Die dunkle Seite der Textil-Industrie

Saarbrücken · 40 bis 70 Kleidungsstücke kauft ein Deutscher pro Jahr. Über die Bedingungen, wie diese Kleider hergestellt werden, wissen die wenigsten Bescheid. Der Dokumentarfilm „True Cost“ will aufklären und schockiert zudem.

Menschenmassen stürmen in Einkaufsläden. Es ist Black Friday in Amerika. Die Wirtschaft boomt, aufgeregt und freudig zugleich wühlen die Kunden sich durch die Waren. Schnitt. Eine Frau in traditioneller, bunter, indischer Kleidung sitzt mitten im Bild. "Ich will nur ein lebenswürdiges Leben führen", sagt sie und bekommt dabei Tränen in die Augen. Shima ist eine von etwa vier Millionen Textilarbeiterinnen in Bangladesch. Ein beispielhaftes Schicksal im Film "True Cost - der wahre Preis der Mode", der bis Mittwoch im Filmhaus täglich um 19.30 Uhr läuft. Eine komische Stimmung entsteht während des Films im Kinosaal. Ungläubiges, fast trauriges Lachen kommt aus den hinteren Reihen, andere bekommen Tränen in die Augen.

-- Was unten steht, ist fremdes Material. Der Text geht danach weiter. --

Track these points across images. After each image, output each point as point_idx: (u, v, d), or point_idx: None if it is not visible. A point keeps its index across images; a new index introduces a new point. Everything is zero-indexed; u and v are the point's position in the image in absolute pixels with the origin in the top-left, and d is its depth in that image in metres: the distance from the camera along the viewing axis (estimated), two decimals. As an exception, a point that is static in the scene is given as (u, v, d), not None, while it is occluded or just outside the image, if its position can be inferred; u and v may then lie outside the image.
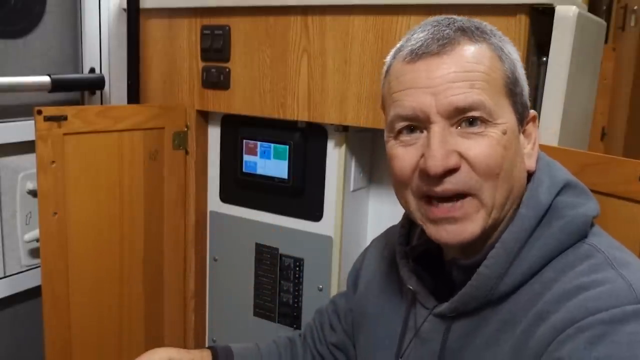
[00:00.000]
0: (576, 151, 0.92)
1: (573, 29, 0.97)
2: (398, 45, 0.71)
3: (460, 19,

Die Bilder sind erschreckend und machen die Realität bewusst, die wir in Europa ausblenden, wenn wir in Modegeschäfte gehen und nach den billigsten Schnäppchen suchen. Im Film werden Szenen gegenübergestellt von Produzenten und Konsumenten. Man sieht eine Modenschau und im nächsten Bild Kinder mit Behinderungen, die durch chemische Spritzmittel ausgelöst wurden. Der Eindruck, der am Schluss zurückbleibt ist schockierend. Umso besser, dass es nach dieser Vorführung ein Gespräch gibt. Teilnehmer ist unter anderem Reiner Gebhardt. Er hat mit Dibella ein Unternehmen gegründet, welches Bio- und Fairtradetextilien an Hotels, Gastronomie oder Gesundheitswesen verkauft. Damit hat er bereits das Hotel am Triller ausgestattet, und auch das Hotel Leidinger in der Mainzer Straße gehört zu seinen Kunden. Er ist ein wichtiger Vorreiter in dieser Branche. Weitere Gesprächspartner sind Tamara Enhuber vom Bündnis Sklavenlos (seit 2014) und Peter Weichardt von der Fairtrade Initiative Saarbrücken . Problematisch sieht Peter Weichardt, wie wir Europäer uns oft aus der Verantwortung ziehen aus scheinbarer Unwissenheit. "Jeder sollte die Verantwortung für diese Menschen tragen. Wir ignorieren das Leben von anderen", versucht er das Bewusstsein seiner Zuhörer zu schärfen. Auch Lösungsansätze werden in der Runde besprochen, eine rege Beteiligung des Publikums entsteht. Es gibt eine Broschüre mit den unterschiedlichen Siegeln für Bio- und Fairtrademode. Ein weiteres Problem ist der steigende Konsum. Kleidung ist billig und wird vom Gebrauchsgegenstand zum Wegwerfgegenstand. Denn für den Konsumenten ist es schwierig zu entscheiden, was "gute" Mode ist. Nur weil eine Jeans teurer ist, bedeutet das nicht, dass sie unter besseren Umständen entstanden ist. 40 bis 70 Kleidungsstücke kauft der Deutsche im Jahr. Altkleider landen auf der Deponie. Die aktuelle Lage sollte klarmachen, dass es ein fataler Weg ist, rücksichtslos die Menschen in anderen Ländern auszunutzen. "True Cost ist ein Film, den jeder gesehen haben sollte", ist Weichardt überzeugt.